今回の全国調査では総数は公開しておらず、CO2排出量はあくまで概算だが、都道府県ごとの排出傾向を見比べることができる。
■個人当たりの排出量、東京や福島が上位に
生活者個人当たりの年間CO2排出量が少ない都道府県は、栃木県(平均4.32トン)、長野県(4.37トン)、愛媛県(4.40トン)だった。一方、個人当たりの年間CO2排出量が多かった都道府県は、東京都(7.28トン)、福島県(6.97トン)、神奈川県(6.94トン)という結果になった。
CO2排出量が少ない県では、自動車の所有率が他県に比べて高い一方、飛行機の利用回数が少ない傾向にあった。アースハックスは、「自動車を主な移動手段として生活に取り入れていることに加え、生活圏が地域内で完結しやすく、飛行機の利用を抑えていることが要因」と分析した。都市圏へのアクセスの良さも、飛行機以外の交通手段の選択を後押ししている可能性があるという。
CO2排出量の多さは飛行機の利用回数の多さと比例していた。東京都、福島県、神奈川県は、フライト由来の排出量でも全国上位に位置した。アースハックスは、「旅行やビジネスにおいて空港を気軽に利用できる立地の良さがあると考えられる」とした。
■生活圏の広さも「デカボ」を左右する
地域別に最も個人当たりのCO2排出量が低かった都道府県は下記の通り。
北海道&東北エリア:岩手県(4.52トン)
関東エリア:栃木県(4.32トン)
東海エリア:愛知県(5.28トン)
北陸エリア:新潟県(4.52トン)
近畿エリア:滋賀県(5.35トン)
中国エリア:鳥取県(4.69トン)
四国エリア:愛媛県(4.40トン)
九州&沖縄エリア:大分県(4.75トン)
四国・九州地方は、一人当たりのCO2排出量が総じて低かった。各県の都市とその周辺地域が比較的独立しており、地域内で生活が完結するライフスタイルが確立されている点が要因の一つと考えられると、アースハックスは分析した。
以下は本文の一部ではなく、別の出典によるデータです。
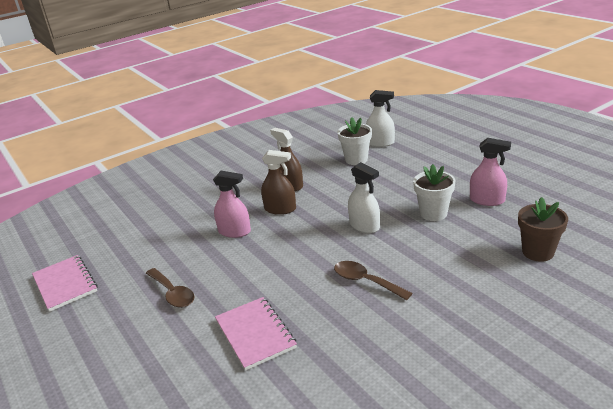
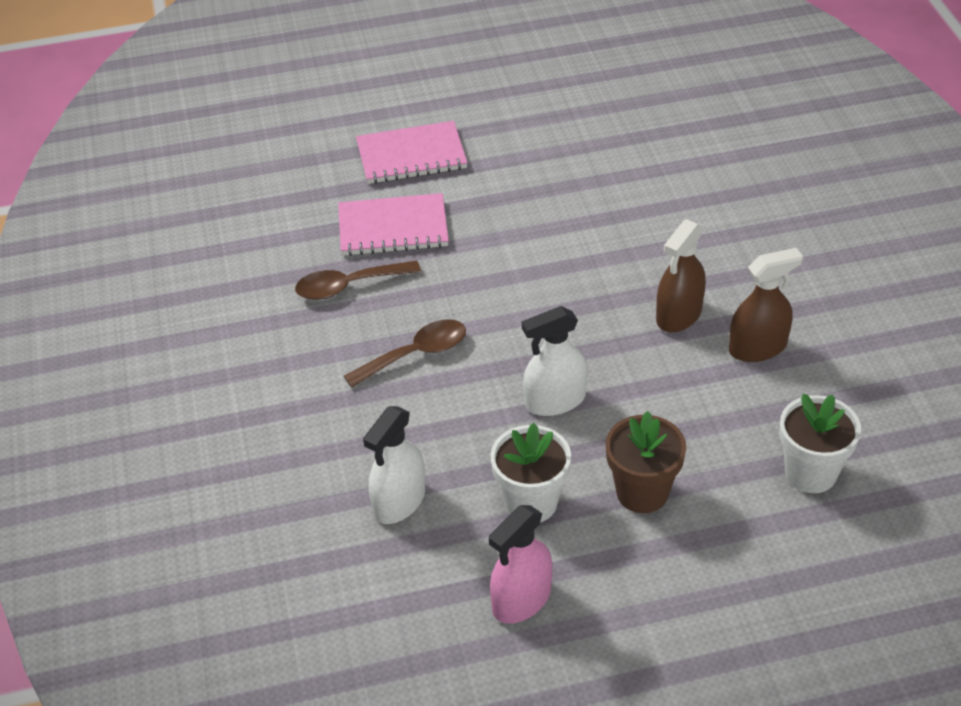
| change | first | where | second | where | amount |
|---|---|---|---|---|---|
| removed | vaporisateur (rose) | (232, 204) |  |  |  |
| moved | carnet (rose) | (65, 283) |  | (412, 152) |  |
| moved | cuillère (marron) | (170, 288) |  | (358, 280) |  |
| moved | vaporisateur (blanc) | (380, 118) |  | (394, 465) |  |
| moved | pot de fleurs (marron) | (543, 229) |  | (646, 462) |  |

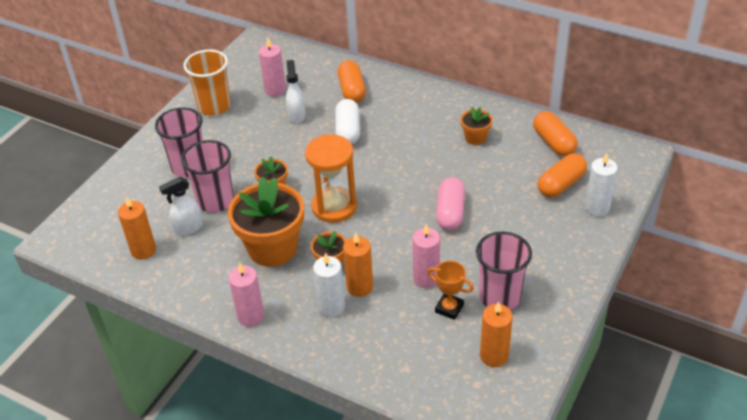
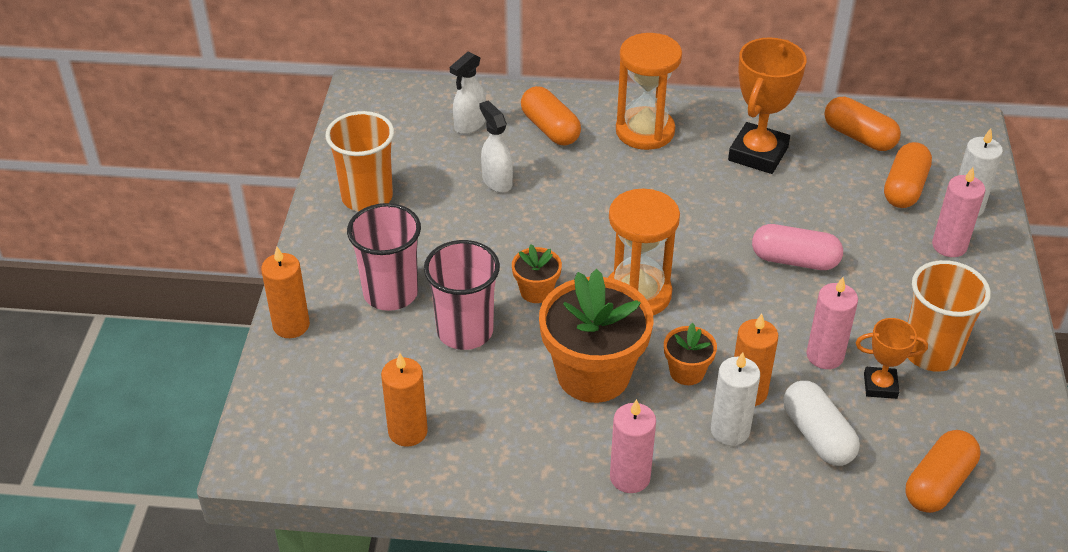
| change | first | where | second | where | amount |
|---|---|---|---|---|---|
| added |  |  | sablier (orange) | (649, 91) |  |
| added |  |  | gélule (orange) | (942, 471) |  |
| moved | vaporisateur (blanc) | (181, 206) |  | (468, 93) |  |
| moved | bougie (rose) | (272, 67) |  | (958, 212) |  |
| moved | gélule (blanc) | (347, 121) |  | (821, 423) |  |
| moved | bougie (orange) | (496, 334) |  | (285, 292) |  |
| replaced | pot de fleurs (orange) | (476, 126) | trophée (orange) | (767, 105) |  |
| recoloured | gobelet (rose) | (504, 271) | gobelet (orange) | (949, 316) |  |
| turned | gélule (rose) | (450, 203) |  | (797, 247) | 60 degrees counterclockwise |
加えて、農産物の自給率が高く、食生活におけるCO2排出量が抑制されている点も、排出量の低さに寄与したという。
一方、関東・近畿地方では、県ごとのCO2排出量のばらつきが大かった。所得水準の高さに伴い、出張や旅行などでの飛行機の利用頻度や、引っ越しに伴う家電の買い替えの多さが、排出量が増えた要因とした。
都市郊外では、定住傾向が強く、地場の農産物の消費も多い。そのため、地域内で完結する自動車中心の生活スタイルが広く浸透している。
郊外にはゴルフ場や温泉などのアクティブな娯楽施設が多く存在し、都市部から訪れる人も多い一方で、地元住民にとっては日常生活の延長として利用されているのが特徴だ。
飛行機などを用いた遠距離の非日常的なレジャーではなく、地域内での楽しみ方が主流であることも、排出量抑制に繋がった。
■脱炭素アクションのカギは「地元愛」
今回の全国調査について、アースハックスの関根澄人社長は、「地元らしさを感じながら、脱炭素をより身近に考え、取り組むきっかけとなることを目指した」と話した。
地域ごとの生活者一人ひとりの年間CO2排出量を可視化し、都道府県ごとのライフスタイルや排出傾向の違いを見える化した。関根社長は、地域ならではの暮らし方や、そこに根付く「地元愛」は、「無理なく続けられる脱炭素アクションにとって、欠かせないカギだ」と強調した。